→ What is expected
Transcribe the following entries letter for letter, without the pictures.

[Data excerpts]
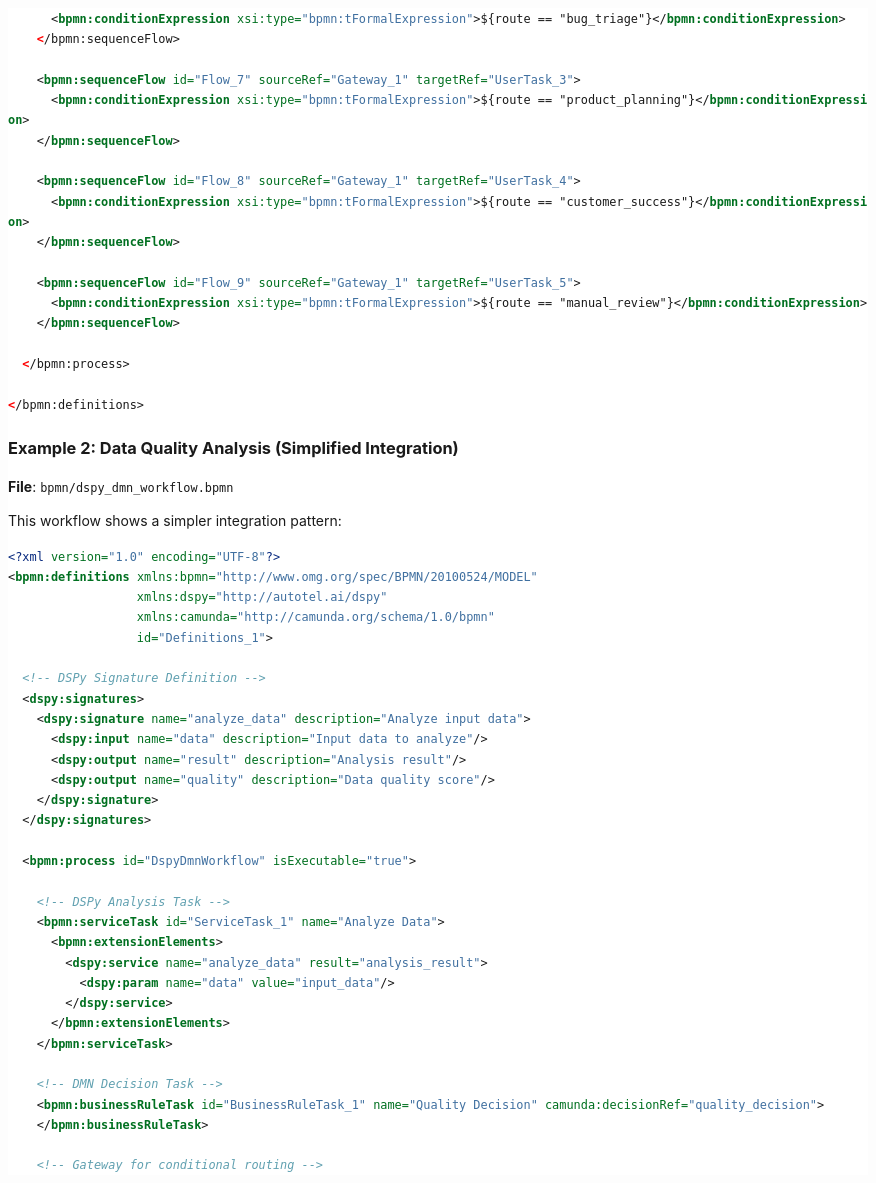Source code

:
 ```xml
      <bpmn:conditionExpression xsi:type="bpmn:tFormalExpression">${route == "bug_triage"}</bpmn:conditionExpression>
    </bpmn:sequenceFlow>
    
    <bpmn:sequenceFlow id="Flow_7" sourceRef="Gateway_1" targetRef="UserTask_3">
      <bpmn:conditionExpression xsi:type="bpmn:tFormalExpression">${route == "product_planning"}</bpmn:conditionExpression>
    </bpmn:sequenceFlow>
    
    <bpmn:sequenceFlow id="Flow_8" sourceRef="Gateway_1" targetRef="UserTask_4">
      <bpmn:conditionExpression xsi:type="bpmn:tFormalExpression">${route == "customer_success"}</bpmn:conditionExpression>
    </bpmn:sequenceFlow>
    
    <bpmn:sequenceFlow id="Flow_9" sourceRef="Gateway_1" targetRef="UserTask_5">
      <bpmn:conditionExpression xsi:type="bpmn:tFormalExpression">${route == "manual_review"}</bpmn:conditionExpression>
    </bpmn:sequenceFlow>
    
  </bpmn:process>
  
</bpmn:definitions>
```

### Example 2: Data Quality Analysis (Simplified Integration)

**File**: `bpmn/dspy_dmn_workflow.bpmn`

This workflow shows a simpler integration pattern:

```xml
<?xml version="1.0" encoding="UTF-8"?>
<bpmn:definitions xmlns:bpmn="http://www.omg.org/spec/BPMN/20100524/MODEL"
                  xmlns:dspy="http://autotel.ai/dspy"
                  xmlns:camunda="http://camunda.org/schema/1.0/bpmn"
                  id="Definitions_1">
  
  <!-- DSPy Signature Definition -->
  <dspy:signatures>
    <dspy:signature name="analyze_data" description="Analyze input data">
      <dspy:input name="data" description="Input data to analyze"/>
      <dspy:output name="result" description="Analysis result"/>
      <dspy:output name="quality" description="Data quality score"/>
    </dspy:signature>
  </dspy:signatures>
  
  <bpmn:process id="DspyDmnWorkflow" isExecutable="true">
    
    <!-- DSPy Analysis Task -->
    <bpmn:serviceTask id="ServiceTask_1" name="Analyze Data">
      <bpmn:extensionElements>
        <dspy:service name="analyze_data" result="analysis_result">
          <dspy:param name="data" value="input_data"/>
        </dspy:service>
      </bpmn:extensionElements>
    </bpmn:serviceTask>
    
    <!-- DMN Decision Task -->
    <bpmn:businessRuleTask id="BusinessRuleTask_1" name="Quality Decision" camunda:decisionRef="quality_decision">
    </bpmn:businessRuleTask>
    
    <!-- Gateway for conditional routing -->
```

→ Exercise result
Source code

:
 ```xml
      <bpmn:conditionExpression xsi:type="bpmn:tFormalExpression">${route == "bug_triage"}</bpmn:conditionExpression>
    </bpmn:sequenceFlow>
    
    <bpmn:sequenceFlow id="Flow_7" sourceRef="Gateway_1" targetRef="UserTask_3">
      <bpmn:conditionExpression xsi:type="bpmn:tFormalExpression">${route == "product_planning"}</bpmn:conditionExpression>
    </bpmn:sequenceFlow>
    
    <bpmn:sequenceFlow id="Flow_8" sourceRef="Gateway_1" targetRef="UserTask_4">
      <bpmn:conditionExpression xsi:type="bpmn:tFormalExpression">${route == "customer_success"}</bpmn:conditionExpression>
    </bpmn:sequenceFlow>
    
    <bpmn:sequenceFlow id="Flow_9" sourceRef="Gateway_1" targetRef="UserTask_5">
      <bpmn:conditionExpression xsi:type="bpmn:tFormalExpression">${route == "manual_review"}</bpmn:conditionExpression>
    </bpmn:sequenceFlow>
    
  </bpmn:process>
  
</bpmn:definitions>
```

### Example 2: Data Quality Analysis (Simplified Integration)

**File**: `bpmn/dspy_dmn_workflow.bpmn`

This workflow shows a simpler integration pattern:

```xml
<?xml version="1.0" encoding="UTF-8"?>
<bpmn:definitions xmlns:bpmn="http://www.omg.org/spec/BPMN/20100524/MODEL"
                  xmlns:dspy="http://autotel.ai/dspy"
                  xmlns:camunda="http://camunda.org/schema/1.0/bpmn"
                  id="Definitions_1">
  
  <!-- DSPy Signature Definition -->
  <dspy:signatures>
    <dspy:signature name="analyze_data" description="Analyze input data">
      <dspy:input name="data" description="Input data to analyze"/>
      <dspy:output name="result" description="Analysis result"/>
      <dspy:output name="quality" description="Data quality score"/>
    </dspy:signature>
  </dspy:signatures>
  
  <bpmn:process id="DspyDmnWorkflow" isExecutable="true">
    
    <!-- DSPy Analysis Task -->
    <bpmn:serviceTask id="ServiceTask_1" name="Analyze Data">
      <bpmn:extensionElements>
        <dspy:service name="analyze_data" result="analysis_result">
          <dspy:param name="data" value="input_data"/>
        </dspy:service>
      </bpmn:extensionElements>
    </bpmn:serviceTask>
    
    <!-- DMN Decision Task -->
    <bpmn:businessRuleTask id="BusinessRuleTask_1" name="Quality Decision" camunda:decisionRef="quality_decision">
    </bpmn:businessRuleTask>
    
    <!-- Gateway for conditional routing -->
```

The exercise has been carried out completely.